Polynomial functions are some of the most common types of algebraic expressions that students encounter. They are made up of terms that are the product of constants and variables raised to whole number powers. For instance, the function given in the problem, \(f(x) = x^2 - 5x + 4\), is a quadratic polynomial, because it has terms up to the second power of \(x\).
The structure of polynomial functions makes them very predictable and easy to work with:

• They have smooth, continuous graphs with no breaks or holes.
• The degree of the polynomial determines the number of turns the graph can have.
• Solutions to polynomial equations correspond to the x-intercepts of the graph, also known as roots.

Understanding polynomial functions and their properties is key to applying theorems like Rolle's Theorem effectively.

Continuity is a fundamental property of functions, particularly when examining the application of Rolle's Theorem. A function is continuous on an interval if there are no breaks, jumps, or holes in its graph within that interval. In simpler terms, you can draw the graph of the function on that interval without lifting your pencil.
For a polynomial function like \(f(x) = x^2 - 5x + 4\), continuity is guaranteed everywhere, as polynomials are continuous by nature:

• They maintain a consistent graph with no interruptions.
• This continuous nature makes them predictable and reliable for analysis.

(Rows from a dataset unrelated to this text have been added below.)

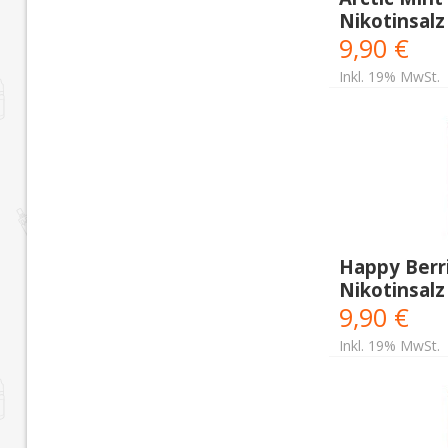
Nikotinsalz
9,90 €
Inkl. 19% MwSt.
Happy Berri
Nikotinsalz
9,90 €
Inkl. 19% MwSt.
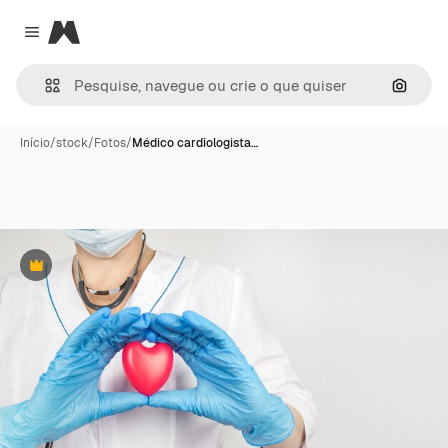
Magnific
Close menu
Pesqui
Início
/
stock
/
Fotos
/
Médico cardiologista…
Premium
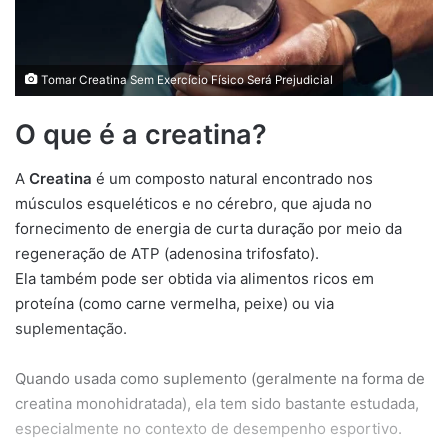
Tomar Creatina Sem Exercício Físico Será Prejudicial
O que é a creatina?
A
Creatina
é um composto natural encontrado nos
músculos esqueléticos e no cérebro, que ajuda no
fornecimento de energia de curta duração por meio da
regeneração de ATP (adenosina trifosfato).
Ela também pode ser obtida via alimentos ricos em
proteína (como carne vermelha, peixe) ou via
suplementação.
Quando usada como suplemento (geralmente na forma de
creatina monohidratada), ela tem sido bastante estudada,
especialmente no contexto de desempenho esportivo.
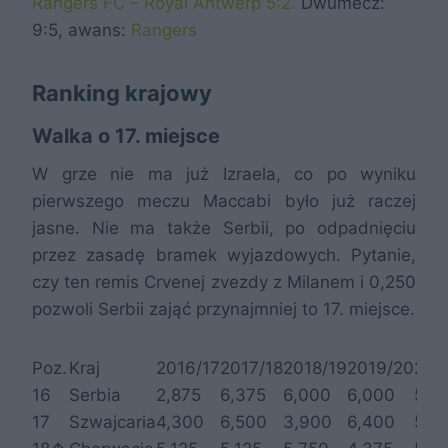
Rangers FC – Royal Antwerp 5:2.
Dwumecz:
9:5, awans:
Rangers
Ranking krajowy
Walka o 17. miejsce
W grze nie ma już Izraela, co po wyniku
pierwszego meczu Maccabi było już raczej
jasne. Nie ma także Serbii, po odpadnięciu
przez zasadę bramek wyjazdowych. Pytanie,
czy ten remis Crvenej zvezdy z Milanem i 0,250
pozwoli Serbii zająć przynajmniej to 17. miejsce.
Poz.
Kraj
2016/17
2017/18
2018/19
2019/20
202
16
Serbia
2,875
6,375
6,000
6,000
5,5
17
Szwajcaria
4,300
6,500
3,900
6,400
5,12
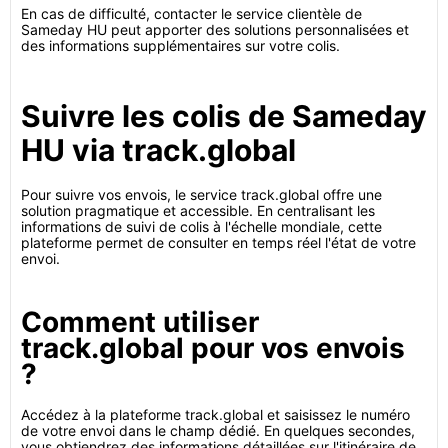
En cas de difficulté, contacter le service clientèle de
Sameday HU peut apporter des solutions personnalisées et
des informations supplémentaires sur votre colis.
Suivre les colis de Sameday
HU via track.global
Pour suivre vos envois, le service track.global offre une
solution pragmatique et accessible. En centralisant les
informations de suivi de colis à l'échelle mondiale, cette
plateforme permet de consulter en temps réel l'état de votre
envoi.
Comment utiliser
track.global pour vos envois
?
Accédez à la plateforme track.global et saisissez le numéro
de votre envoi dans le champ dédié. En quelques secondes,
vous obtiendrez des informations détaillées sur l'itinéraire de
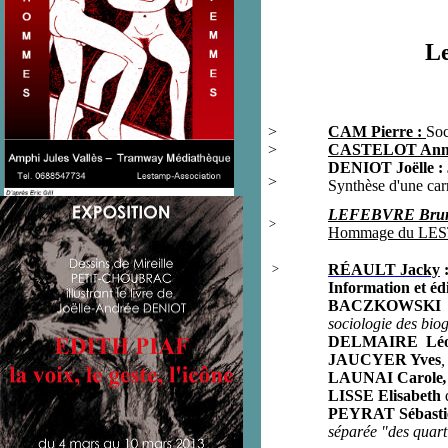
Le
>
CAM Pierre
:
Soc
>
CASTELOT Anne
DENIOT Joëlle :
>
Synthèse d'une car
LEFEBVRE Bru
>
Hommage du LES
>
RÉAULT Jacky
Information et édi
B
ACZKOWSKI A
sociologie des bio
D
ELMAIRE Léo
JAUCYER Yves
,
LAUNAI Carole
LISSE Elisabeth
PE
YRAT Sébast
séparée "des quart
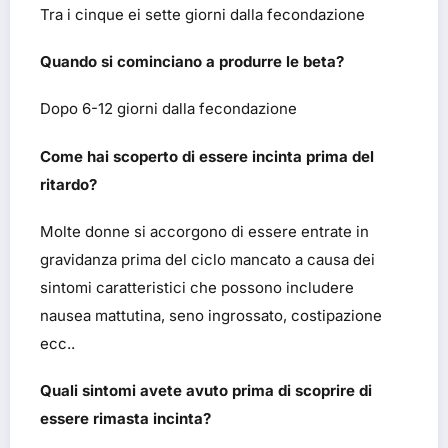
Tra i cinque ei sette giorni dalla fecondazione
Quando si cominciano a produrre le beta?
Dopo 6-12 giorni dalla fecondazione
Come hai scoperto di essere incinta prima del
ritardo?
Molte donne si accorgono di essere entrate in
gravidanza prima del ciclo mancato a causa dei
sintomi caratteristici che possono includere
nausea mattutina, seno ingrossato, costipazione
ecc..
Quali sintomi avete avuto prima di scoprire di
essere rimasta incinta?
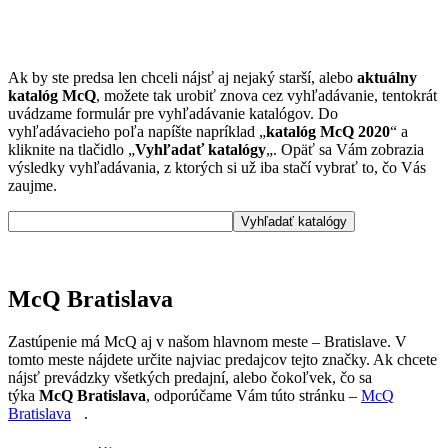
Ak by ste predsa len chceli nájsť aj nejaký starší, alebo
aktuálny
katalóg McQ
, možete tak urobiť znova cez vyhľadávanie, tentokrát
uvádzame formulár pre vyhľadávanie katalógov. Do
vyhľadávacieho poľa napíšte napríklad „
katalóg McQ 2020
“ a
kliknite na tlačidlo „
Vyhľadať katalógy
„. Opäť sa Vám zobrazia
výsledky vyhľadávania, z ktorých si už iba stačí vybrať to, čo Vás
zaujme.
McQ Bratislava
Zastúpenie má McQ aj v našom hlavnom meste – Bratislave. V
tomto meste nájdete určite najviac predajcov tejto značky. Ak chcete
nájsť prevádzky všetkých predajní, alebo čokoľvek, čo sa
týka
McQ Bratislava
, odporúčame Vám túto stránku –
McQ
Bratislava
.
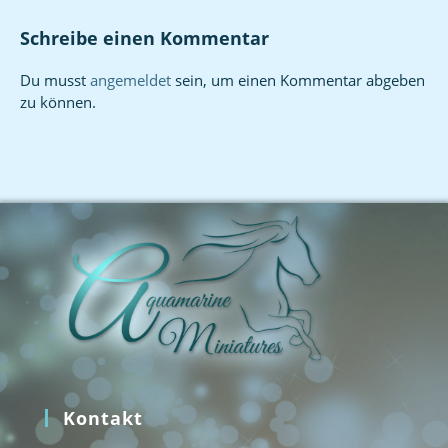
Schreibe einen Kommentar
Du musst
angemeldet
sein, um einen Kommentar abgeben
zu können.
Kontakt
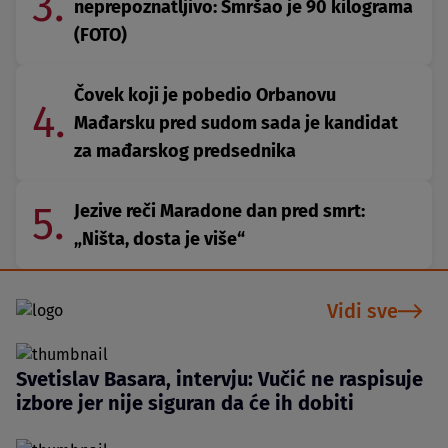
3.
neprepoznatljivo: Smršao je 90 kilograma
(FOTO)
Čovek koji je pobedio Orbanovu
4.
Mađarsku pred sudom sada je kandidat
za mađarskog predsednika
5.
Jezive reči Maradone dan pred smrt:
„Ništa, dosta je više“
Vidi sve
Svetislav Basara, intervju: Vučić ne raspisuje
izbore jer nije siguran da će ih dobiti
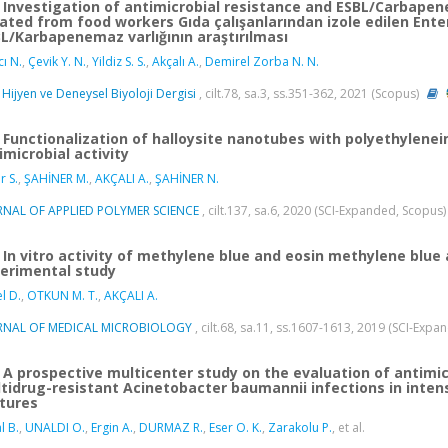
Investigation of antimicrobial resistance and ESBL/Carbape
lated from food workers Gıda çalışanlarından izole edilen Ente
L/Karbapenemaz varlığının araştırılması
cı N.
,
Çevik Y. N.
,
Yildiz S. S.
,
Akçalı A.
,
Demirel Zorba N. N.
 Hijyen ve Deneysel Biyoloji Dergisi
, cilt.78, sa.3, ss.351-362, 2021 (Scopus)
Functionalization of halloysite nanotubes with polyethyleneim
imicrobial activity
r S.
,
ŞAHİNER M.
,
AKÇALI A.
,
ŞAHİNER N.
RNAL OF APPLIED POLYMER SCIENCE
, cilt.137, sa.6, 2020 (SCI-Expanded, Scopus
In vitro activity of methylene blue and eosin methylene blue 
erimental study
l D.
,
OTKUN M. T.
,
AKÇALI A.
RNAL OF MEDICAL MICROBIOLOGY
, cilt.68, sa.11, ss.1607-1613, 2019 (SCI-Exp
A prospective multicenter study on the evaluation of antimi
tidrug-resistant Acinetobacter baumannii infections in intens
tures
l B.
,
UNALDI O.
,
Ergin A.
,
DURMAZ R.
,
Eser O. K.
,
Zarakolu P.
, et al.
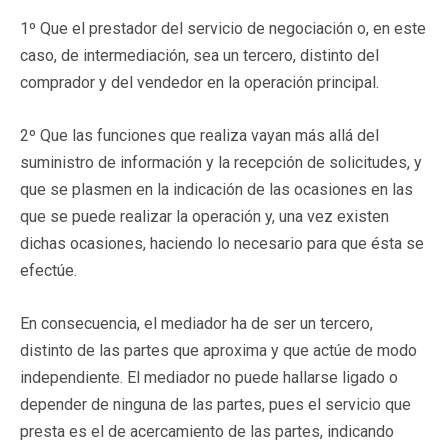
1º Que el prestador del servicio de negociación o, en este
caso, de intermediación, sea un tercero, distinto del
comprador y del vendedor en la operación principal.
2º Que las funciones que realiza vayan más allá del
suministro de información y la recepción de solicitudes, y
que se plasmen en la indicación de las ocasiones en las
que se puede realizar la operación y, una vez existen
dichas ocasiones, haciendo lo necesario para que ésta se
efectúe.
En consecuencia, el mediador ha de ser un tercero,
distinto de las partes que aproxima y que actúe de modo
independiente. El mediador no puede hallarse ligado o
depender de ninguna de las partes, pues el servicio que
presta es el de acercamiento de las partes, indicando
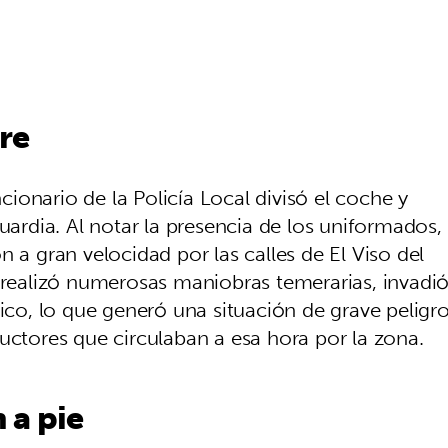
re
onario de la Policía Local divisó el coche y
uardia. Al notar la presencia de los uniformados,
 a gran velocidad por las calles de El Viso del
r realizó numerosas maniobras temerarias, invadi
fico, lo que generó una situación de grave peligr
uctores que circulaban a esa hora por la zona.
 a pie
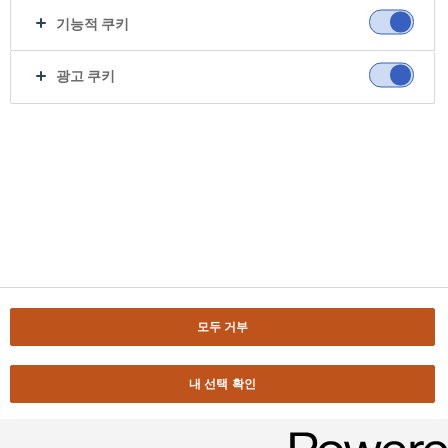
기능적 쿠키
광고 쿠키
모두 거부
내 선택 확인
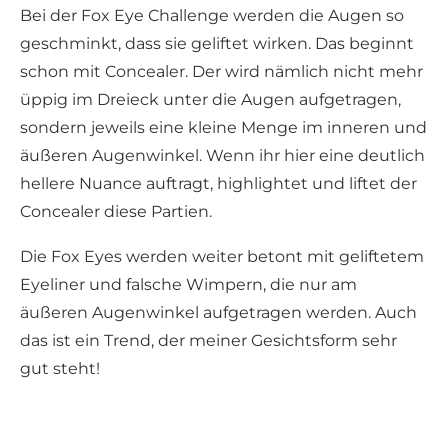
Bei der Fox Eye Challenge werden die Augen so
geschminkt, dass sie geliftet wirken. Das beginnt
schon mit Concealer. Der wird nämlich nicht mehr
üppig im Dreieck unter die Augen aufgetragen,
sondern jeweils eine kleine Menge im inneren und
äußeren Augenwinkel. Wenn ihr hier eine deutlich
hellere Nuance auftragt, highlightet und liftet der
Concealer diese Partien.
Die Fox Eyes werden weiter betont mit geliftetem
Eyeliner und falsche Wimpern, die nur am
äußeren Augenwinkel aufgetragen werden. Auch
das ist ein Trend, der meiner Gesichtsform sehr
gut steht!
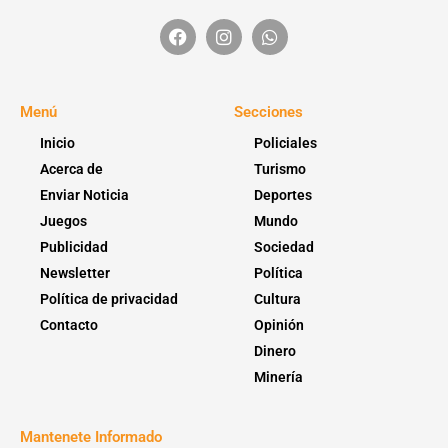
Menú
Secciones
Inicio
Policiales
Acerca de
Turismo
Enviar Noticia
Deportes
Juegos
Mundo
Publicidad
Sociedad
Newsletter
Política
Política de privacidad
Cultura
Contacto
Opinión
Dinero
Minería
Mantenete Informado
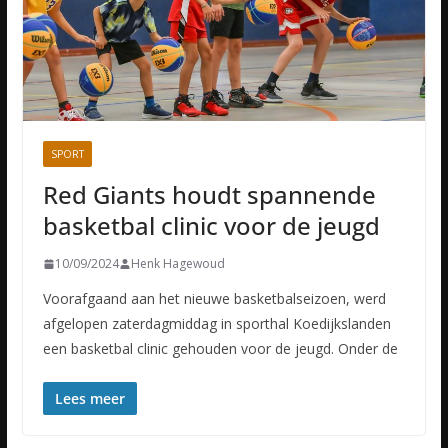
SPORT
Red Giants houdt spannende
basketbal clinic voor de jeugd
10/09/2024
Henk Hagewoud
Voorafgaand aan het nieuwe basketbalseizoen, werd
afgelopen zaterdagmiddag in sporthal Koedijkslanden
een basketbal clinic gehouden voor de jeugd. Onder de
Lees meer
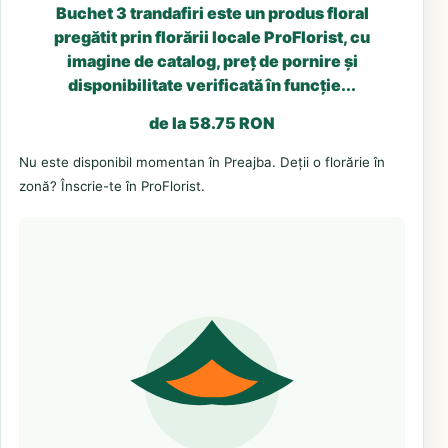
Buchet 3 trandafiri este un produs floral
pregătit prin florării locale ProFlorist, cu
imagine de catalog, preț de pornire și
disponibilitate verificată în funcție...
de la 58.75 RON
Nu este disponibil momentan în Preajba. Deții o florărie în
zonă? Înscrie-te în ProFlorist.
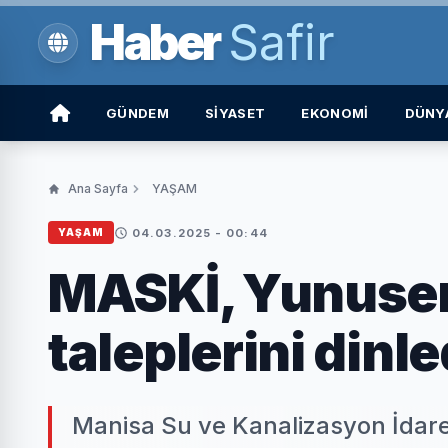
Haber
Safir
GÜNDEM
SİYASET
EKONOMİ
DÜNY
Ana Sayfa
YAŞAM
04.03.2025 - 00:44
YAŞAM
MASKİ, Yunusem
taleplerini dinle
Manisa Su ve Kanalizasyon İdar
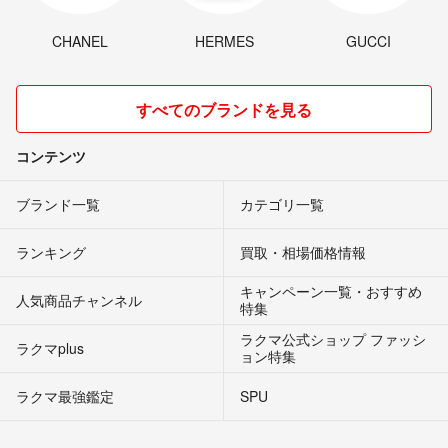
CHANEL
HERMES
GUCCI
すべてのブランドを見る
コンテンツ
ブランド一覧
カテゴリ一覧
ランキング
買取・相場価格情報
キャンペーン一覧・おすすめ
人気商品チャンネル
特集
ラクマ公式ショップ ファッシ
ラクマplus
ョン特集
ラクマ最強鑑定
SPU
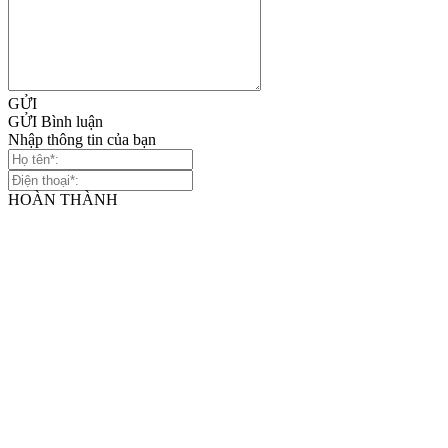
GỬI
GỬI Bình luận
Nhập thông tin của bạn
HOÀN THÀNH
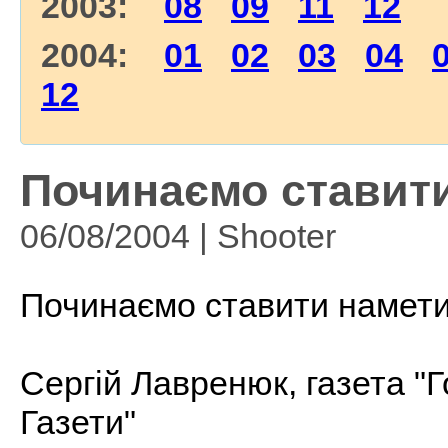
2003:
08
09
11
12
2004:
01
02
03
04
12
Починаємо ставити
06/08/2004 | Shooter
Починаємо ставити намет
Сергій Лавренюк, газета "Г
Газети"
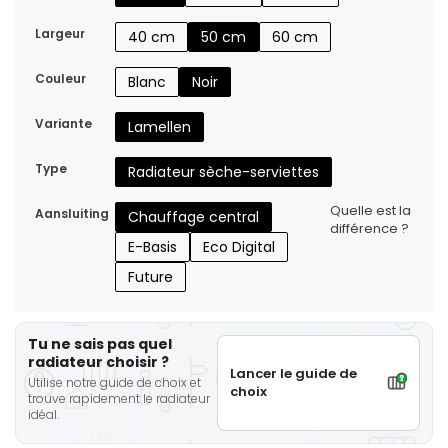
Largeur
40 cm
50 cm
60 cm
Couleur
Blanc
Noir
Variante
Lamellen
Type
Radiateur sèche-serviettes
Quelle est la
Aansluiting
Chauffage central
différence ?
E-Basis
Eco Digital
Future
Tu ne sais pas quel
radiateur choisir ?
Lancer le guide de
Utilise notre guide de choix et
choix
trouve rapidement le radiateur
idéal.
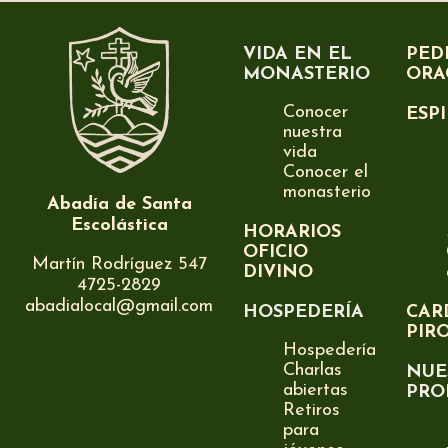
VIDA EN EL
PED
MONASTERIO
ORA
Conocer
ESP
nuestra
vida
Conocer el
monasterio
Abadía de Santa
Escolástica
HORARIOS
OFICIO
Martín Rodríguez 547
DIVINO
4725-2829
abadialocal@gmail.com
HOSPEDERÍA
CAR
PIR
Hospedería
Charlas
NUE
abiertas
PRO
Retiros
para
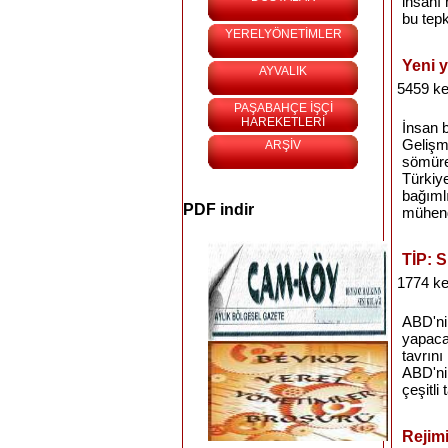
insanı 
bu tepk
YERELYÖNETİMLER
Yeni 
AYVALIK
5459 ke
PAŞABAHÇE İŞÇİ
HAREKETLERİ
İnsan b
Gelişme
ARŞİV
sömüren
Türkiye
bağıml
PDF indir
mühendi
TİP: S
1774 ke
ABD'ni
yapacağ
tavrın
ABD'ni
çeşitli
Rejimi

Rolle's Theorem requires that the function be continuous on the closed interval \([a, b]\), which is easily satisfied by any polynomial, including the one given in this exercise.

Differentiability pertains to the function's capability of having a derivative at any point in its domain. In simple words, if you can calculate the slope or the rate of change of the function at any point, then the function is differentiable at that point. Unlike continuity, differentiability is a bit stricter as it also requires the graph not to have any sharp turns or cusps.

For a polynomial function like \(f(x) = x^2 - 5x + 4\), differentiability is not a concern since polynomial functions are differentiable everywhere:

• Their graphs are smooth curves.
• You can compute derivatives for all points within the domain.

This property is important when using Rolle's Theorem, as it necessitates differentiability on the open interval \((a, b)\), which is met by the polynomial given.

A critical point of a function on a given interval is where the derivative equals zero or is undefined. For polynomial functions, critical points occur when the derivative equals zero, which can signal where the function's graph has a peak, valley, or flat area.
In this exercise, we determine the critical point by setting the derivative equal to zero. Given \(f'(x) = 2x - 5\), setting \(f'(c) = 0\) results in \(c = \frac{5}{2}\). This value of \(c\) is where the function's slope is zero, thereby fulfilling the condition for Rolle's Theorem.
The critical point \(c = 2.5\) falls within the open interval \((1, 4)\), indicating a horizontal tangent to the graph, which suggests either a local maximum, minimum, or a point of inflection without necessarily being one in particular.